Chris was born in a remote village in Pakistan in 1957. He spent his early years in India, Pakistan and Afghanistan, where his parents worked as medical missionaries, and he attended an American school in the Himalayas for his early education. After boarding school in Bath, England, he went on to Oxford University, graduating in 1978 with a degree in philosophy, politics and economics.
Chris then trained as a journalist, working in newspapers and radio, including two years producing a world news service in the Seychelles Islands.
Back in the UK in 1984, Chris was captivated by the personal computer revolution and became an editor at one of the UK's early computer magazines. A year later he founded Future Publishing with a $25,000 bank loan. The new company initially focused on specialist computer publications but eventually expanded into other areas such as cycling, music, video games, technology and design, doubling in size every year for seven years. In 1994, Chris moved to the United States where he built Imagine Media, publisher of Business 2.0 magazine and creator of the popular video game users website IGN. Chris eventually merged Imagine and Future, taking the combined entity public in London in 1999, under the Future name. At its peak, it published 150 magazines and websites and employed 2,000 people.
This success allowed Chris to create a private nonprofit organization, the Sapling Foundation, with the hope of finding new ways to tackle tough global issues through media, technology, entrepreneurship and, most of all, ideas. In 2001, the foundation acquired the TED Conference, then an annual meeting of luminaries in the fields of Technology, Entertainment and Design held in Monterey, California, and Chris left Future to work full time on TED.
He expanded the conference's remit to cover all topics, including science, business and key global issues, while adding a Fellows program, which now has some 300 alumni, and the TED Prize, which grants its recipients "one wish to change the world." The TED stage has become a place for thinkers and doers from all fields to share their ideas and their work, capturing imaginations, sparking conversation and encouraging discovery along the way.

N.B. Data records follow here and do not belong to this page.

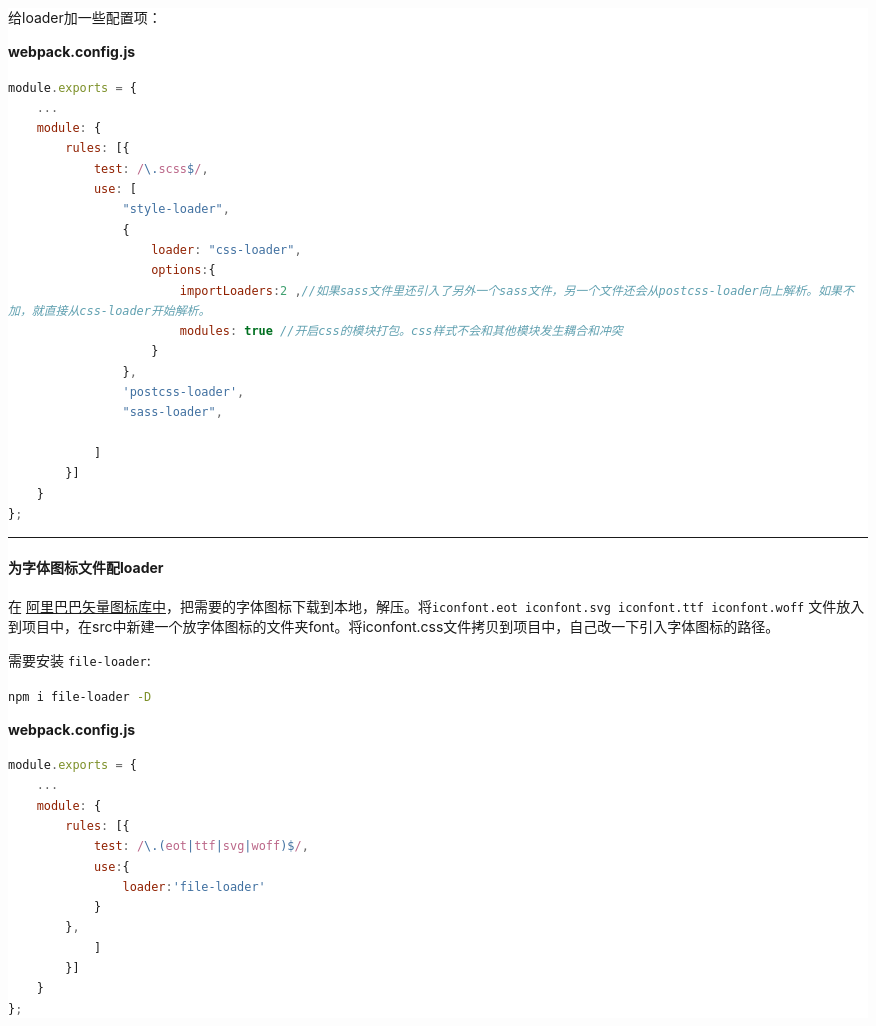 给loader加一些配置项：

**webpack.config.js**

```js
module.exports = {
    ...
    module: {
        rules: [{
            test: /\.scss$/,
            use: [
                "style-loader", 
                {
                 	loader: "css-loader",
                    options:{
                        importLoaders:2 ,//如果sass文件里还引入了另外一个sass文件，另一个文件还会从postcss-loader向上解析。如果不加，就直接从css-loader开始解析。
                        modules: true //开启css的模块打包。css样式不会和其他模块发生耦合和冲突
                    }
                }, 
                'postcss-loader',
                "sass-loader", 
                
            ]
        }]
    }
};
```

---

#### 为字体图标文件配loader

在 [阿里巴巴矢量图标库中](https://www.iconfont.cn/)，把需要的字体图标下载到本地，解压。将`iconfont.eot iconfont.svg iconfont.ttf iconfont.woff` 文件放入到项目中，在src中新建一个放字体图标的文件夹font。将iconfont.css文件拷贝到项目中，自己改一下引入字体图标的路径。

需要安装 `file-loader`:

```bash
npm i file-loader -D
```



**webpack.config.js**

```js
module.exports = {
    ...
    module: {
        rules: [{
            test: /\.(eot|ttf|svg|woff)$/,
            use:{
                loader:'file-loader'
            }
        },
            ]
        }]
    }
};
```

In 2006, TED experimented with posting some of its talks on the Internet. Their viral success encouraged Chris to begin positioning the organization as a global media initiative devoted to 'ideas worth spreading,' part of a new era of information dissemination using the power of online video. In June 2015, the organization posted its 2,000th talk online. The talks are free to view, and they have been translated into more than 100 languages with the help of volunteers from around the world. Viewership has grown to approximately one billion views per year.
Continuing a strategy of 'radical openness,' in 2009 Chris introduced the TEDx initiative, allowing free licenses to local organizers who wished to organize their own TED-like events. More than 8,000 such events have been held, generating an archive of 60,000 TEDx talks. And three years later, the TED-Ed program was launched, offering free educational videos and tools to students and teachers.